Gravel hingegen boomt, spätestens seit der Corona-Pandemie sind die etwas robusteren Rennräder mit breiteren Laufrädern fast durchgehend ausverkauft.
"Ich glaube, das hat auch bisschen mit den Herstellern zu tun, dass die dann auch spezifische Räder auch angeboten haben und das ein bisschen unterstützt haben, im Sponsoring von Events", sagt Henning Bommel, der im vergangenen Jahr bei der ersten offiziellen Gravel-WM des Weltradsportverbands UCI den Titel gewonnen hat, in der Altersklasse M35-39.
Dieses Engagement der klassischen Radsportwelt um UCI und BDR, aber auch von Profis wie zum Beispiel Wout van Aert, der im August sein erstes Gravel-Rennen überhaupt gewonnen hat, kann aber auch negative Seiten haben: „Was jetzt kommt, ist dieses knallhart kompetitive, was auch ein bisschen am Spaß nagt. Das ist, ich will nicht sagen schade, aber ein bisschen der Preis, den man zahlt.“

Etwas wird verloren gehen

Geht der Charme der Gravel-Rennen, auf sich selbst gestellt zu sein, ohne großen Team-Tross, ohne Profis, aber auch ohne starken Leistungsdruck also verloren?
„Die Frage muss ich ganz deutlich mit Ja beantworten", sagt Svenja Betz: „Ich glaube, dem kann man auch gar nicht so wirklich entgegenwirken, das ist einfach so.“
„Ich hoffe, dass das nicht zu schnell geschieht. Und ich hoffe, dass auch diese Lockerheit, die man im Gelände einfach hat, irgendwo noch bestehen bleibt.“ Aber Carolin Schiff kann der Professionalisierung auch Positives abgewinnen: Denn von Anfang an seien im Gravel-Sport Frauen genau so präsent, wie die Männer. So könnte Frauenradsport insgesamt auch sichtbarer werden.

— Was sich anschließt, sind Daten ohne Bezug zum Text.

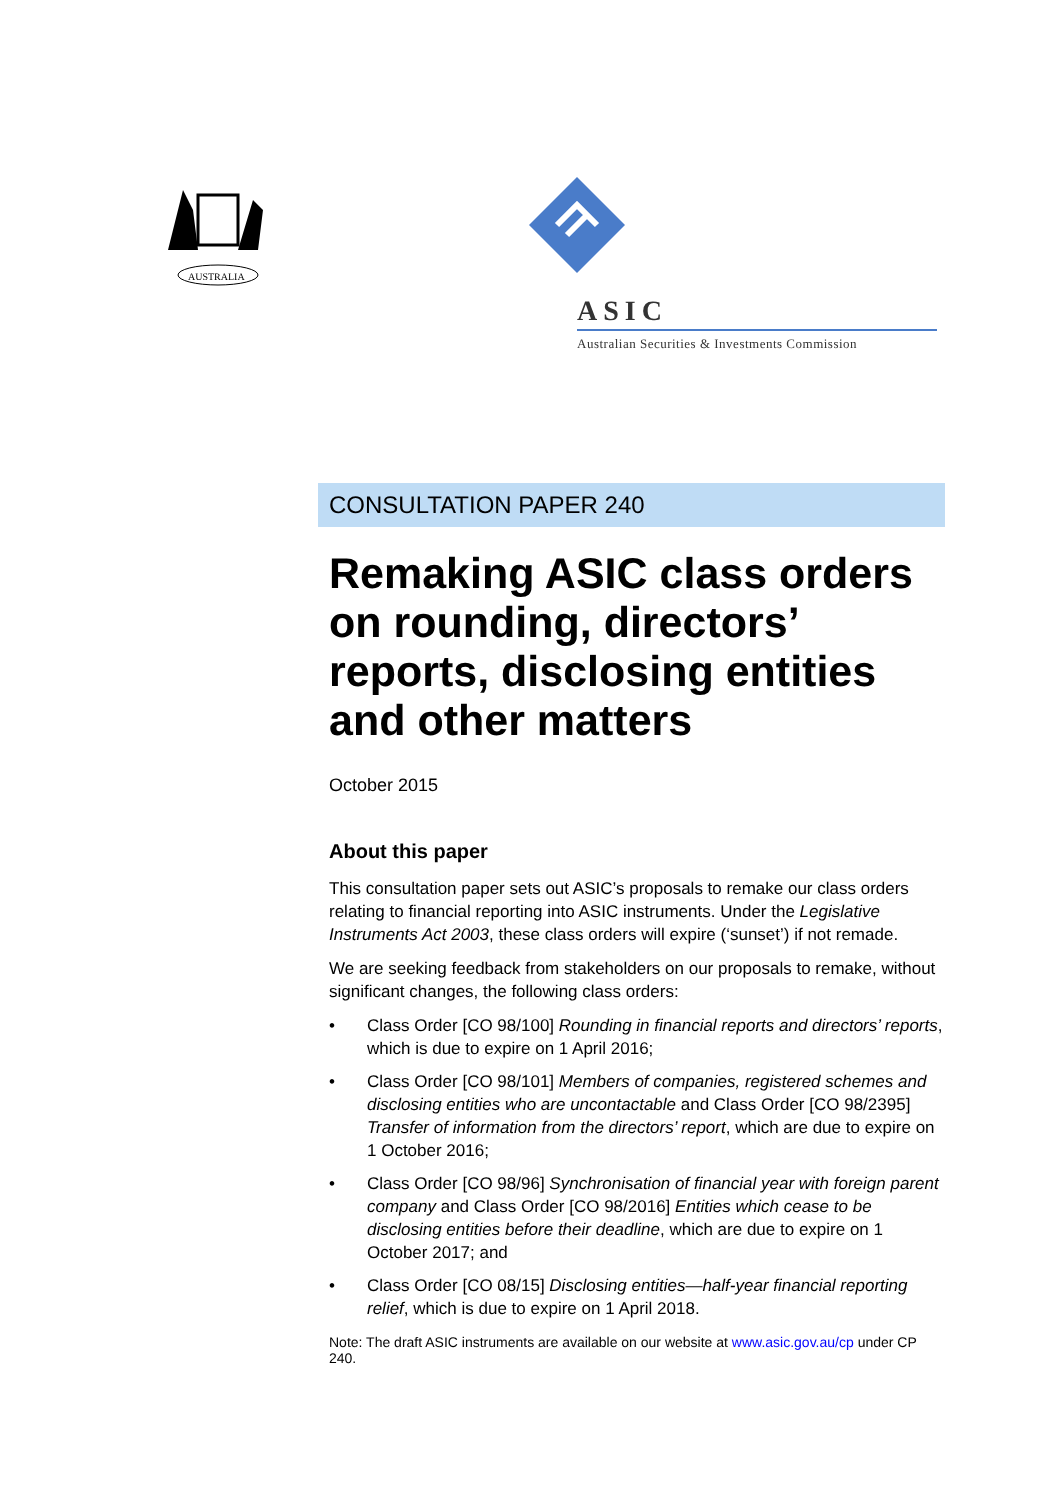AUSTRALIA
ASIC
Australian Securities & Investments Commission
CONSULTATION PAPER 240
Remaking ASIC class orders on rounding, directors’ reports, disclosing entities and other matters
October 2015
About this paper
This consultation paper sets out ASIC’s proposals to remake our class orders relating to financial reporting into ASIC instruments. Under the Legislative Instruments Act 2003, these class orders will expire (‘sunset’) if not remade.
We are seeking feedback from stakeholders on our proposals to remake, without significant changes, the following class orders:
• Class Order [CO 98/100] Rounding in financial reports and directors’ reports, which is due to expire on 1 April 2016;
• Class Order [CO 98/101] Members of companies, registered schemes and disclosing entities who are uncontactable and Class Order [CO 98/2395] Transfer of information from the directors’ report, which are due to expire on 1 October 2016;
• Class Order [CO 98/96] Synchronisation of financial year with foreign parent company and Class Order [CO 98/2016] Entities which cease to be disclosing entities before their deadline, which are due to expire on 1 October 2017; and
• Class Order [CO 08/15] Disclosing entities—half-year financial reporting relief, which is due to expire on 1 April 2018.
Note: The draft ASIC instruments are available on our website at www.asic.gov.au/cp under CP 240.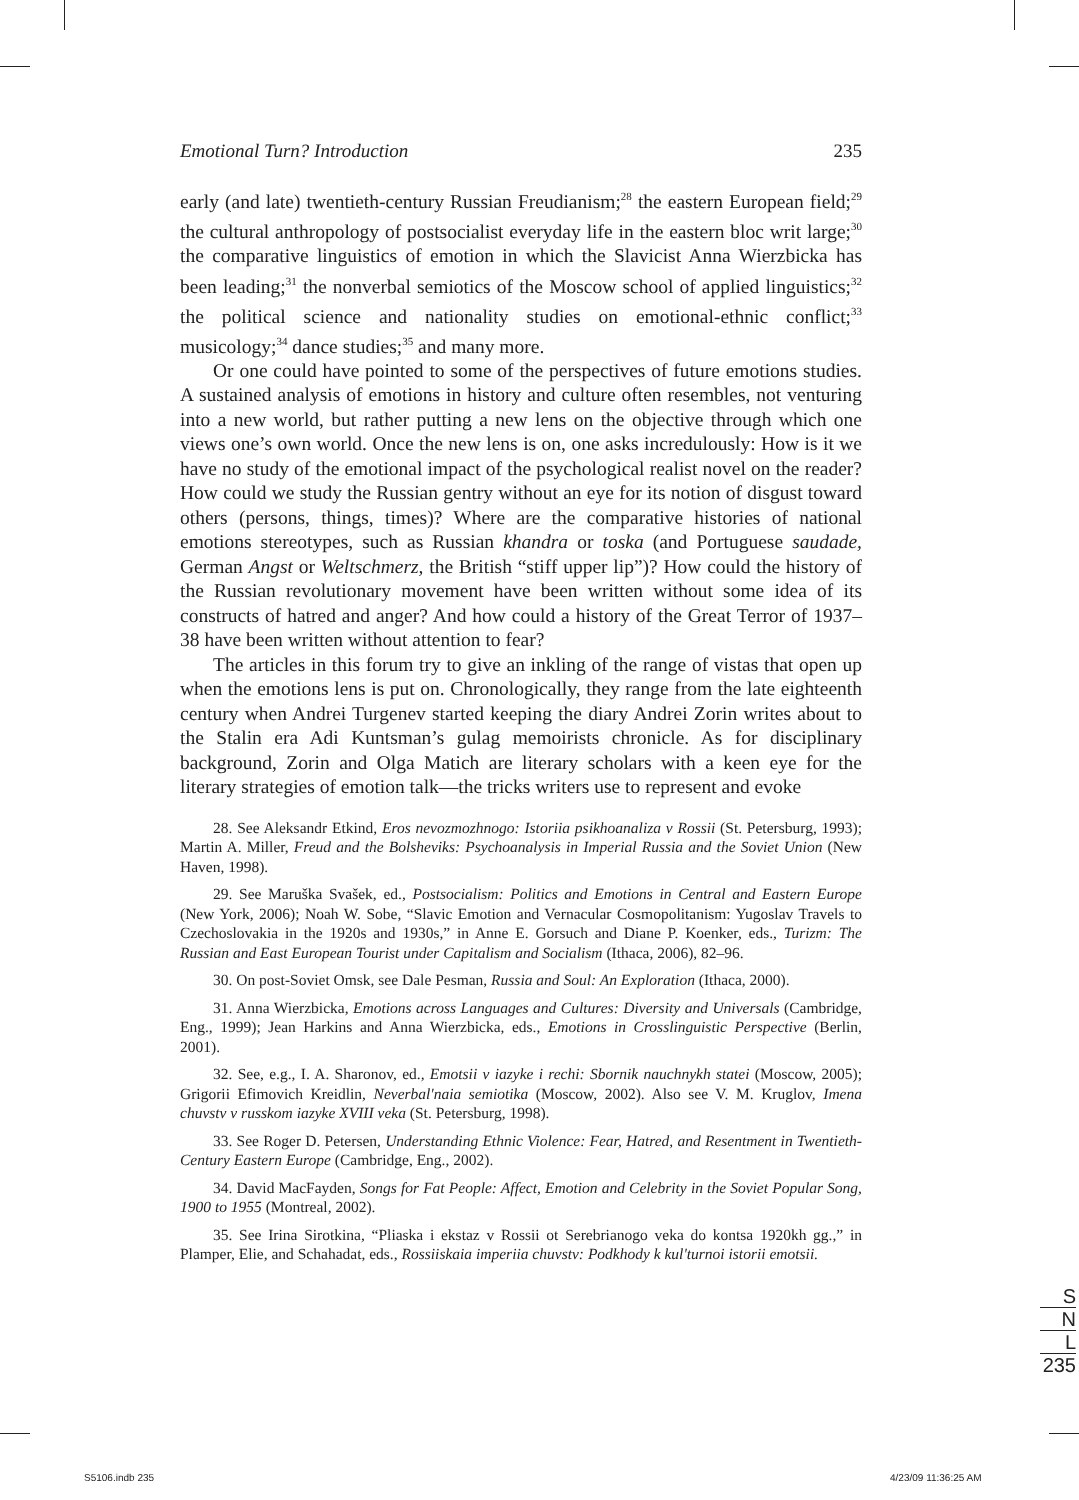Emotional Turn? Introduction 235
early (and late) twentieth-century Russian Freudianism;<sup>28</sup> the eastern European field;<sup>29</sup> the cultural anthropology of postsocialist everyday life in the eastern bloc writ large;<sup>30</sup> the comparative linguistics of emotion in which the Slavicist Anna Wierzbicka has been leading;<sup>31</sup> the nonverbal semiotics of the Moscow school of applied linguistics;<sup>32</sup> the political science and nationality studies on emotional-ethnic conflict;<sup>33</sup> musicology;<sup>34</sup> dance studies;<sup>35</sup> and many more.
Or one could have pointed to some of the perspectives of future emotions studies. A sustained analysis of emotions in history and culture often resembles, not venturing into a new world, but rather putting a new lens on the objective through which one views one’s own world. Once the new lens is on, one asks incredulously: How is it we have no study of the emotional impact of the psychological realist novel on the reader? How could we study the Russian gentry without an eye for its notion of disgust toward others (persons, things, times)? Where are the comparative histories of national emotions stereotypes, such as Russian khandra or toska (and Portuguese saudade, German Angst or Weltschmerz, the British “stiff upper lip”)? How could the history of the Russian revolutionary movement have been written without some idea of its constructs of hatred and anger? And how could a history of the Great Terror of 1937–38 have been written without attention to fear?
The articles in this forum try to give an inkling of the range of vistas that open up when the emotions lens is put on. Chronologically, they range from the late eighteenth century when Andrei Turgenev started keeping the diary Andrei Zorin writes about to the Stalin era Adi Kuntsman’s gulag memoirists chronicle. As for disciplinary background, Zorin and Olga Matich are literary scholars with a keen eye for the literary strategies of emotion talk—the tricks writers use to represent and evoke
28. See Aleksandr Etkind, Eros nevozmozhnogo: Istoriia psikhoanaliza v Rossii (St. Petersburg, 1993); Martin A. Miller, Freud and the Bolsheviks: Psychoanalysis in Imperial Russia and the Soviet Union (New Haven, 1998).
29. See Maruška Svašek, ed., Postsocialism: Politics and Emotions in Central and Eastern Europe (New York, 2006); Noah W. Sobe, “Slavic Emotion and Vernacular Cosmopolitanism: Yugoslav Travels to Czechoslovakia in the 1920s and 1930s,” in Anne E. Gorsuch and Diane P. Koenker, eds., Turizm: The Russian and East European Tourist under Capitalism and Socialism (Ithaca, 2006), 82–96.
30. On post-Soviet Omsk, see Dale Pesman, Russia and Soul: An Exploration (Ithaca, 2000).
31. Anna Wierzbicka, Emotions across Languages and Cultures: Diversity and Universals (Cambridge, Eng., 1999); Jean Harkins and Anna Wierzbicka, eds., Emotions in Crosslinguistic Perspective (Berlin, 2001).
32. See, e.g., I. A. Sharonov, ed., Emotsii v iazyke i rechi: Sbornik nauchnykh statei (Moscow, 2005); Grigorii Efimovich Kreidlin, Neverbal'naia semiotika (Moscow, 2002). Also see V. M. Kruglov, Imena chuvstv v russkom iazyke XVIII veka (St. Petersburg, 1998).
33. See Roger D. Petersen, Understanding Ethnic Violence: Fear, Hatred, and Resentment in Twentieth-Century Eastern Europe (Cambridge, Eng., 2002).
34. David MacFayden, Songs for Fat People: Affect, Emotion and Celebrity in the Soviet Popular Song, 1900 to 1955 (Montreal, 2002).
35. See Irina Sirotkina, “Pliaska i ekstaz v Rossii ot Serebrianogo veka do kontsa 1920kh gg.,” in Plamper, Elie, and Schahadat, eds., Rossiiskaia imperiia chuvstv: Podkhody k kul'turnoi istorii emotsii.
S
N
L
235
S5106.indb 235 4/23/09 11:36:25 AM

Bei der Deutschen Gravelmeisterschaft in Daun kommt Schiff nach 140 Kilometern am Ende als erste ins Ziel. Bei den Männern sichert sich Lukas Baum das erste Meistertrikot.
Und die Gravel-Saison ist noch lange nicht vorbei. Am 07. Oktober findet die offizielle WM statt – in Venezien. Der BDR möchte mittelfristig gern eine eigene Rennserie organisieren. Und vom Gravel-Boom profitieren.